The alignment argument is set to alignof(ElementType) for private_alloca; Alignment is used for aligned_private_alloca.

The private_alloca call in the use-case above is compiled to the following LLVM IR:

@_ZL4size = internal addrspace(1) constant %"class.sycl::_V1::specialization_id" { i64 1 }, align 8
@__usid_str.1 = private unnamed_addr constant [31 x i8] c"uid2c9b8e1a387f5dba____ZL4size\00", align 1
...
%alloca.i = tail call ptr @llvm.sycl.alloca.p0.p4.p4.p4.f32(ptr addrspace(4) addrspacecast (ptr @__usid_str.1 to ptr addrspace(4)), ptr addrspace(4) addrspacecast (ptr addrspace(1) @_ZL4size to ptr addrspace(4)), ptr addrspace(4) null, float 0.000000e+00, i64 4)

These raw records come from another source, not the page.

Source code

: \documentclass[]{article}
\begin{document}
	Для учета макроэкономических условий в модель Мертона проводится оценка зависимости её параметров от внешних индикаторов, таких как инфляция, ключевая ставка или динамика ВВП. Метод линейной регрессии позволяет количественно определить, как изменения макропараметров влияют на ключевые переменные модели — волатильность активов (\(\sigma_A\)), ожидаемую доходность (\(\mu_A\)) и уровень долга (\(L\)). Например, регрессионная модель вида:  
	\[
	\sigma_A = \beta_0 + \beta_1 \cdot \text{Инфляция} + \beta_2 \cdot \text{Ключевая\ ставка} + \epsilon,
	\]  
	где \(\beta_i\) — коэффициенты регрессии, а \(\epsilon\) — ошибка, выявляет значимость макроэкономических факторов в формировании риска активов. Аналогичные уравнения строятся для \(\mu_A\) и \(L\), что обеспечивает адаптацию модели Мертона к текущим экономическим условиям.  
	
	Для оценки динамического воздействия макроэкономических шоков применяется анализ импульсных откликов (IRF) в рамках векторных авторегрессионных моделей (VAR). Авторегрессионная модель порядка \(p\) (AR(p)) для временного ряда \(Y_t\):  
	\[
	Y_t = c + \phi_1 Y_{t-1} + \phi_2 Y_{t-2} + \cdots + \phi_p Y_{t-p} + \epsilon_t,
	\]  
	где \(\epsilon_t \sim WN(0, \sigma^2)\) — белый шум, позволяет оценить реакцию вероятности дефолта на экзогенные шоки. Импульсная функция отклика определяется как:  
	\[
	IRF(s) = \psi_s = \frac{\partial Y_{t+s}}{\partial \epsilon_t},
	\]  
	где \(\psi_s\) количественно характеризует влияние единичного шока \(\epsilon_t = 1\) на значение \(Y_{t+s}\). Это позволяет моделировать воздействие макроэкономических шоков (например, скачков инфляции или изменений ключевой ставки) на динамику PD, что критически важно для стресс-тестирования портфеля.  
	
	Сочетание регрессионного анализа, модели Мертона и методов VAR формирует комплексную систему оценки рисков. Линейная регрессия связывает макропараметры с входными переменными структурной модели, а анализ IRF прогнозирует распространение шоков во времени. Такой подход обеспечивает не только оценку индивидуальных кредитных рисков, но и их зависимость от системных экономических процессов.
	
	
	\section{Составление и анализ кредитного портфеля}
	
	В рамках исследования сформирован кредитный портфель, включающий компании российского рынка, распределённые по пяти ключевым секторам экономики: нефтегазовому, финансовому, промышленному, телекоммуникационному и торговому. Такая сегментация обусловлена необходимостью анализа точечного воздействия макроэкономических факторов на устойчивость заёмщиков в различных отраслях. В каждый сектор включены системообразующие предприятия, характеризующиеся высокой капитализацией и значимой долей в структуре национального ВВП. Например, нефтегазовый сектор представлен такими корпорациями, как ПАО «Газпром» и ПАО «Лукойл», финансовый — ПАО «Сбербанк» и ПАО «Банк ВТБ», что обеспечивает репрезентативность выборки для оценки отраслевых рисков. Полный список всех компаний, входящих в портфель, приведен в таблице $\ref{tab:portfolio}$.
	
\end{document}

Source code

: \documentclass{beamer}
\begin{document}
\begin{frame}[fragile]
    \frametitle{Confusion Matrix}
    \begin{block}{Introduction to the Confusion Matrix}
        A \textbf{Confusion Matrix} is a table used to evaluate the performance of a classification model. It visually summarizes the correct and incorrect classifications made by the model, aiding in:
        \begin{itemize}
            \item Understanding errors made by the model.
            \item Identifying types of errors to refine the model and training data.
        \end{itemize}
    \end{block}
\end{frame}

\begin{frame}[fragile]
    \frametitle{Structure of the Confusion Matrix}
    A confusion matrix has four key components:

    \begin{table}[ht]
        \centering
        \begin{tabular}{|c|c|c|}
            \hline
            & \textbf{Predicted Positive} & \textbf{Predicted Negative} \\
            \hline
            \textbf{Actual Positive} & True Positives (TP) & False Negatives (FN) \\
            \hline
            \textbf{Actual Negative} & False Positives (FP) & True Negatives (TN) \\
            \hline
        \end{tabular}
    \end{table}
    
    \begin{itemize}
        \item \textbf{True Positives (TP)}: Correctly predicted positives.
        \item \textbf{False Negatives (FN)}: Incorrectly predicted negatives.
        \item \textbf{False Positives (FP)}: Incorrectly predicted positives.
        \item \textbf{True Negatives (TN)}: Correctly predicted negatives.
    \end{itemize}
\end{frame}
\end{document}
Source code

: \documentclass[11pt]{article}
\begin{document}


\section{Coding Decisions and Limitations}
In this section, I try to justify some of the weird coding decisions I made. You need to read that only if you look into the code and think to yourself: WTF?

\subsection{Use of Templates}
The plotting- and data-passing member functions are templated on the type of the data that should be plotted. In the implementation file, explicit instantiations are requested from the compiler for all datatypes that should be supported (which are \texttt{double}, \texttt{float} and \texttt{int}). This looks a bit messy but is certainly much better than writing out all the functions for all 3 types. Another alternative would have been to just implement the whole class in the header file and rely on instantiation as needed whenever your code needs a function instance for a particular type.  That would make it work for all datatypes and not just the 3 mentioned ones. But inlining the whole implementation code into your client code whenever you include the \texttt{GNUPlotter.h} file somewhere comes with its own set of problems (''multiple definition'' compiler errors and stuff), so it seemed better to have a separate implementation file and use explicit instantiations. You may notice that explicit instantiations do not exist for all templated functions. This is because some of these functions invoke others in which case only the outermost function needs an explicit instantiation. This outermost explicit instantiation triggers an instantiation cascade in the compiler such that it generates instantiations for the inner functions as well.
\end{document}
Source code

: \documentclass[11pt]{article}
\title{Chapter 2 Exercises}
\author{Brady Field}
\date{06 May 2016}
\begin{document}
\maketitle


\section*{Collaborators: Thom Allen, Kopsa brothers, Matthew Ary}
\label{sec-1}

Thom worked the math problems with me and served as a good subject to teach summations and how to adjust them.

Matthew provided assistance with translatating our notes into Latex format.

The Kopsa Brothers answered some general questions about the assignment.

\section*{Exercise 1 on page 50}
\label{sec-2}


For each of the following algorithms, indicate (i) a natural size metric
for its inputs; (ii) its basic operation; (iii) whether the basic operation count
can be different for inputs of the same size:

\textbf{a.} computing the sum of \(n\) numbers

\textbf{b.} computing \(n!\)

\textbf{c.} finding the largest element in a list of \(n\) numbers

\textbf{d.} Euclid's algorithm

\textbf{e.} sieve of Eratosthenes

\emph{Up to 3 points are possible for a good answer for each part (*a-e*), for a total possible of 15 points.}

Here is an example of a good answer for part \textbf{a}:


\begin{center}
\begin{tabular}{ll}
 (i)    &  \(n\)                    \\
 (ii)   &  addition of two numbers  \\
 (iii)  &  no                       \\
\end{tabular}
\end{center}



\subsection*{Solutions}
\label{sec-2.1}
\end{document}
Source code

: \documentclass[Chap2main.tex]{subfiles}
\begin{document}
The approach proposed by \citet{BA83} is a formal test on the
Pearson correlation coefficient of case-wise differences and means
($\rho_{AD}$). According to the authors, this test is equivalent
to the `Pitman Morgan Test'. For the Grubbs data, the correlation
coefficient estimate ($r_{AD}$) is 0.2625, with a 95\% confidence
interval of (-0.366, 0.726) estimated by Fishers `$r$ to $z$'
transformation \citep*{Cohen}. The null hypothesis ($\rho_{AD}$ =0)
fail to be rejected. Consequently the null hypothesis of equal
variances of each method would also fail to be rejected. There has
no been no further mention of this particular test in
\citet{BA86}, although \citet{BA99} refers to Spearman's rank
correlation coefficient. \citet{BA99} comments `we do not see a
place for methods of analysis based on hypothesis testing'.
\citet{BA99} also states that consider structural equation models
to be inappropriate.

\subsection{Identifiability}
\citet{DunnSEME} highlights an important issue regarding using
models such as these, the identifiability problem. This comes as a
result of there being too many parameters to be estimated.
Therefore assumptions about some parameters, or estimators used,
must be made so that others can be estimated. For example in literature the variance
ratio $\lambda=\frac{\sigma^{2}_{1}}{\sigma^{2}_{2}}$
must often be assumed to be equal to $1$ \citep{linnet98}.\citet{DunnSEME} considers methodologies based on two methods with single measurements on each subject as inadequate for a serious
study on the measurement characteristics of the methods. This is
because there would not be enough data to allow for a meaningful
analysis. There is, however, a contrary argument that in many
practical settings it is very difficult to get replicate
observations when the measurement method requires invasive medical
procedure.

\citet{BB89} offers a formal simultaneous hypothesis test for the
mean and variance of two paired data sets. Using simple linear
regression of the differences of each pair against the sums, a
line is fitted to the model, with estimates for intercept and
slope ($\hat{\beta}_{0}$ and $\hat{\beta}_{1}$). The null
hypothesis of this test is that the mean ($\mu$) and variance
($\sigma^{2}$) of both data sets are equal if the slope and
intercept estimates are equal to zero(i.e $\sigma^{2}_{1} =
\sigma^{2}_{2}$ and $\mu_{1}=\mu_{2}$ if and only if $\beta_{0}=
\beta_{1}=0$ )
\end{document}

Note: the third argument is set to null for now. That argument will be set to the RTBuffer for the specialization constants, i.e., a pointer to the corresponding member of the input sycl::kernel_handler. This change will be needed to support this extension in non-SPIR-V targets, i.e., in targets with emulated specialization constants.

llvm.sycl.alloca is handled in sycl-post-link.

sycl-post-link

sycl-post-link was modified to handle the intrinsic above in addition to SYCL 2020 specialization constants builtins. These are replaced by an alloca instruction of the element type given by the intrinsic type hint and the size given by the input specialization constant. Code used to obtain a specialization constant value is reused, as the intrinsic receives the same three arguments as the regular builtins.

This way, the -spec-const pass (using the native option) transforms the LLVM IR code above into:

%size = call i64 @_Z20__spirv_SpecConstantix(i32 0, i64 1)
%alloca.i = alloca float, i64 %size, align 4

The builtin in conjunction with the alloca instruction are handled by the LLVM-SPIR-V translator to generate valid SPIR-V code.

LLVM-SPIR-V translator

The LLVM-SPIR-V translator can handle alloca instructions as the one above generating only standard SPIR-V operations. SPIR-V array types can have a specialization constant length, so the running example is translated to SPIR-V as follows:

                 Decorate %size SpecId 0
       %sizety = OpTypeInt 64 0
      %floatty = OpTypeFloat 32
         %size = SpecConstant %sizety 1
        %arrty = OpTypeArray %floatty %size
   %floatptrty = OpTypePointer Function %floatty
     %arrptrty = OpTypePointer Function %arrty
%genfloatptrty = OpTypePointer Generic %floatty
...
       %alloca = OpVariable %arrptrty Function
      %bitcast = OpBitcast %floatptrty %alloca

When passed a specialization constant as size, a single alloca instruction is represented as an OpVariable operation of an array type of specialization constant size and an OpBitcast operation to cast the variable to the required pointer type, i.e., to a pointer type of the array element type.